◆ WHAT YOU WILL DO: In the Dana Stabenow essay below, what did she and her friend Kathy burn at the Bird Creek Campground?

◆ PASSAGE TO READ:
_ _ _

Alaska Mystery Writer Dana Stabenow Talks about Writing Mysteries
"Writing North of the Fifty-three" by Dana Stabenow
An Alaskan Mystery Writer Finds Her Way in from the Cold
For years I tried to get an agent because "everybody" told me that the way the publishing game worked was you got an agent who then got you a publisher.
"Everybody" didn't tell me that if you're trying to get an agent from Alaska, the difficulty compounds geometrically, like interest owed to a loan shark. My manuscripts returned regularly like little homing pigeons accompanied by letters which read, "Alaska? Where is that? Oh, right, over by Finland?" and "Alaska? Is that, like, you know, a state?" My favorite letter came from an agent who said, "Your manuscript is wonderful and I would love to represent you; unfortunately, I only represent American authors."
It's funny now. It wasn't then. I sobbed out the whole story on my friend Kathy's shoulder, and she took drastic action, hauling me thirty miles down the road to the Double Muskie and pouring half a bottle of Gran Marnier in me. On the way back to town we stopped at the Bird Creek Campground and had a ceremonial bonfire of all my rejected manuscripts and rejection letters. Yes, the agent who only represents American authors' letter, too. No, I don't remember his name. I plan not to remember it for the rest of my professional life.
I wound up getting a publisher first and an agent after, but the, let's say the distinction of coming from Alaska continues to present me with interested, ah, opportunities. Like on the book tour when I went into the public radio station interview and the host greeted me with a bellowed, "WELL I SEE SUSAN BUTCHER JUST KILLED ANOTHER DOG!"
This guy, who I soon gathered was an animal rights activist, carried on and on about how HE owned dogs and HE didn't kill any of them and how the Iditarod Trail Sled Dog Race was an ABOMINATION and a DISGRACE and anyone who condoned it was a MURDERER. He was between me and the door, so this murderer rode it out for ten long minutes, at which time he turned on the tape and into a rational, amusing, intelligent man, who had actually read A Cold-blooded Murder and was prepared to discuss it in an amiable and informed manner. We spent a delightful half hour taking about Alaska and writing and Kate Shugak and the Edgar, one of the best interviews I've ever had. I was just glad to get out of the room before the third person who occupied that body showed up.

_ _ _

◆ RAW DATA:
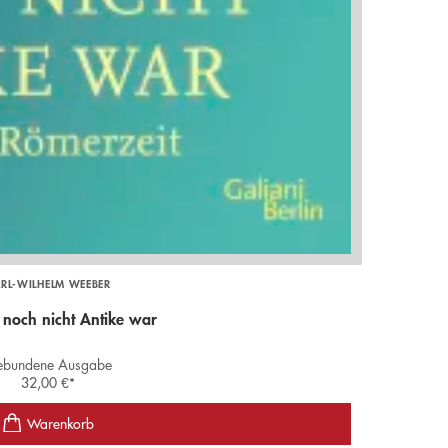
RL-WILHELM WEEBER
noch nicht Antike war
bundene Ausgabe
32,00
€
*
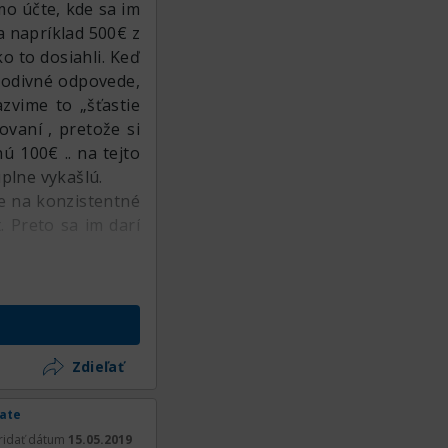
o účte, kde sa im
a napríklad 500€ z
o to dosiahli. Keď
podivné odpovede,
azvime to „šťastie
vaní , pretože si
ú 100€ .. na tejto
plne vykašlú.
že na konzistentné
 Preto sa im darí
Zdieľať
rate
ridať dátum
15.05.2019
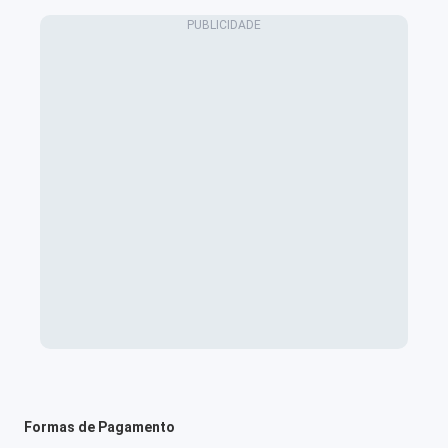
Formas de Pagamento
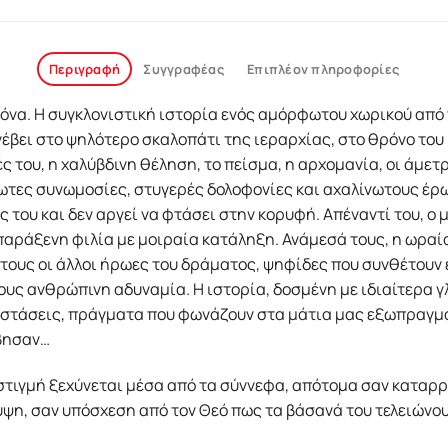
Περιγραφή
Συγγραφέας
Επιπλέον πληροφορίες
όνα. Η συγκλονιστική ιστορία ενός αμόρφωτου χωρικού από 
έβει στο ψηλότερο σκαλοπάτι της ιεραρχίας, στο θρόνο του 
τές του, η χαλύβδινη θέληση, το πείσμα, η αρχομανία, οι άμε
ωτες συνωμοσίες, στυγερές δολοφονίες και αχαλίνωτους έρω
υς του και δεν αργεί να φτάσει στην κορυφή. Απέναντί του, 
 παράξενη φιλία με μοιραία κατάληξη. Ανάμεσά τους, η ωραία
 τους οι άλλοι ήρωες του δράματος, ψηφίδες που συνθέτουν
υς ανθρώπινη αδυναμία. Η ιστορία, δοσμένη με ιδιαίτερα γ
στάσεις, πράγματα που φωνάζουν στα μάτια μας εξωπραγματ
έβησαν…
στιγµή ξεχύνεται µέσα από τα σύννεφα, απότοµα σαν καταρρά
η, σαν υπόσχεση από τον Θεό πως τα βάσανά του τελειώνουν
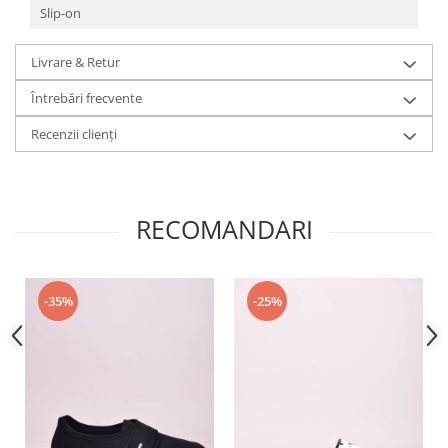
Slip-on
Livrare & Retur
Întrebări frecvente
Recenzii clienți
RECOMANDARI
-35%
-25%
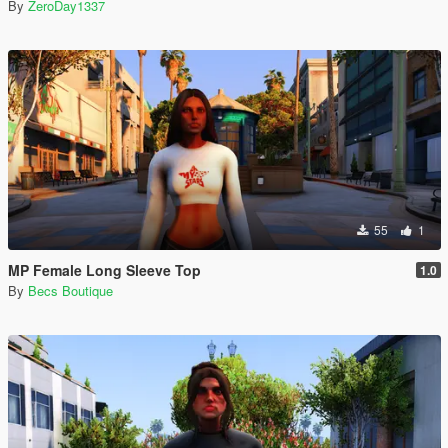
By
ZeroDay1337
55
1
MP Female Long Sleeve Top
1.0
By
Becs Boutique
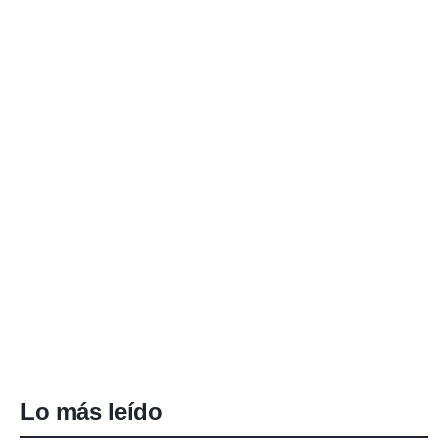
Lo más leído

_ _ _

◆ ANSWER TO THE PROBLEM: All of her rejected manuscripts and rejection letters.